» **TRECHO EXTRAÍDO**:
"""
Acórdão nº 1/20.2F1PDL.S1 de Supremo Tribunal de Justiça (Portugal), 27 de Agosto de 2021

Magistrado ResponsávelNUNO GONÇALVES (RELATOR DE TURNO)
Data da Resolução27 de Agosto de 2021
EmissorSupremo Tribunal de Justiça (Portugal)

O Supremo Tribunal de Justiça, 3ª secção, em conferência, acorda: I. RELATÓRIO: a) a condenação: No Juízo Central Cível e Criminal ..... - Juiz .., mediante acusação do Ministério Publico, imputando-lhe a coautoria material de um crime de tráfico de estupefacientes, agravado, p. e p. pelos arts. 21º n.º 1 e 24º al.ªs b) e c) do DL n.º 15/93 de 22/01, com referência às tabelas I -A, I-B e I-C, anexas ao mesmo diploma legal, foi a arguida (e outros): - AA, de 34 anos e os demais sinais dos autos, julgada e, por acórdão de 29 de janeiro de 2021: - absolvida do crime de tráfico agravado; - condenada pela prática, em autoria material, de um crime de tráfico de estupefacientes, p. e p. pelo art. 21º nº 1 do DL n.º 15/93, de 22 janeiro, na pena de 6 (seis) anos de prisão, O Tribunal coletivo decretou a perda em favor do Estado do numerário, da mala de porão, da mala pessoal e dos telemóveis, bem como a perda e destruição dos estupefacientes apreendidos.

  1. o recurso: A arguida, inconformada, recorre perante o Supremo Tribunal de Justiça.

    Remata a alegação com as seguintes conclusões: 1.

    Nulidade de excesso de pronúncia: foi cometida no recorrido acórdão a nulidade, tipificada no art. 379.º n.º 1 alínea c) do CPP.
"""
» **DESCRIÇÃO DO EXERCÍCIO**: Atualize o trecho do acórdão entre "Acórdão nº 1/20.2F1PDL.S1" e "EmissorSupremo Tribunal de Justiça (Portugal)", inclusive, trocando "Supremo Tribunal de Justiça" por "STJ".

[Perguntas espaciais com base em imagens]
"""
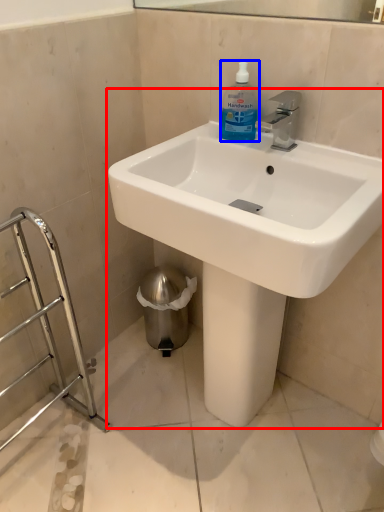
Question: Which object is closer to the camera taking this photo, sink (highlighted by a red box) or cleaning product (highlighted by a blue box)?

Choices:
 (A) sink
 (B) cleaning product

Answer: (A)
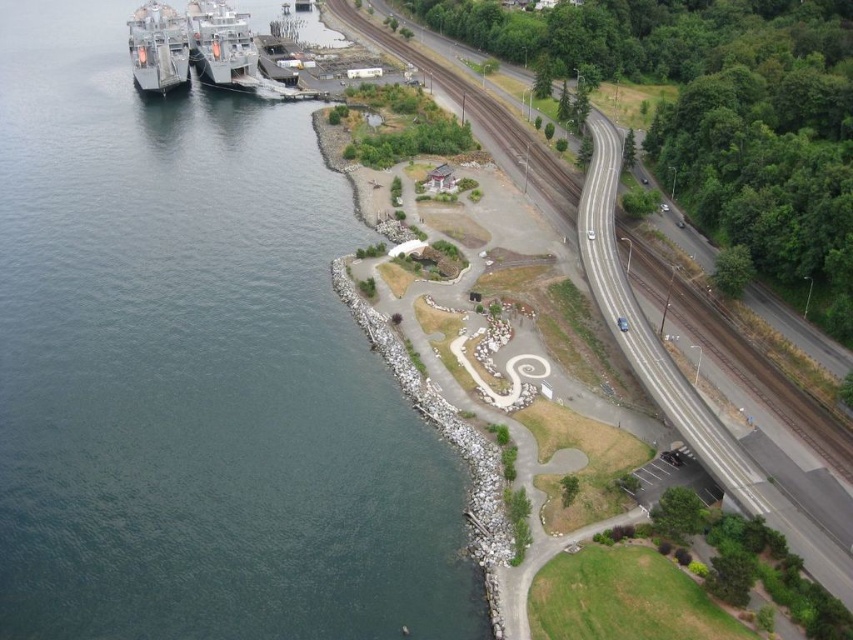
Question: Which of the following is the farthest from the observer?

Choices:
 (A) (x=198, y=42)
 (B) (x=601, y=294)
 (C) (x=257, y=282)
 (D) (x=186, y=48)

Answer: (A)

Question: Is dark blue water at left wider than gray asphalt train track at center?

Choices:
 (A) yes
 (B) no

Answer: (A)

Question: Does dark blue water at left lie in front of gray asphalt train track at center?

Choices:
 (A) yes
 (B) no

Answer: (A)

Question: Estimate the real-world distances between objects in this image. Which object is closer to the metallic gray ship at upper left?

Choices:
 (A) gray asphalt train track at center
 (B) dark blue water at left

Answer: (B)

Question: Is dark blue water at left to the right of metallic gray ship at upper left from the viewer's perspective?

Choices:
 (A) no
 (B) yes

Answer: (A)

Question: Which of these objects is positioned closest to the metallic gray ship at upper left?

Choices:
 (A) gray asphalt train track at center
 (B) dark blue water at left

Answer: (B)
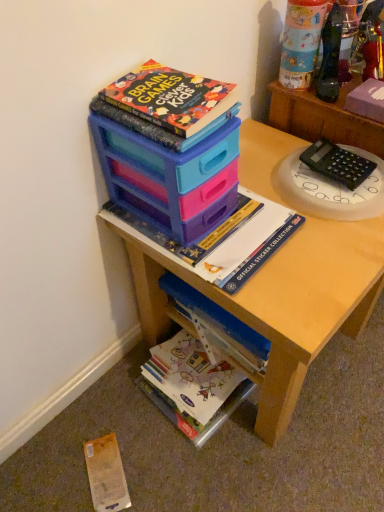
Locate an element on the screen. Image resolution: width=384 pixels, height=512 pixels. vacant area on top of wooden desk at center (from a real-world perspective) is located at coordinates click(x=295, y=209).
"""
» **RESPOSTA FINAL**:
Acórdão nº 1/20.2F1PDL.S1 de STJ (Portugal), 27 de Agosto de 2021

Magistrado ResponsávelNUNO GONÇALVES (RELATOR DE TURNO)
Data da Resolução27 de Agosto de 2021
EmissorSTJ (Portugal)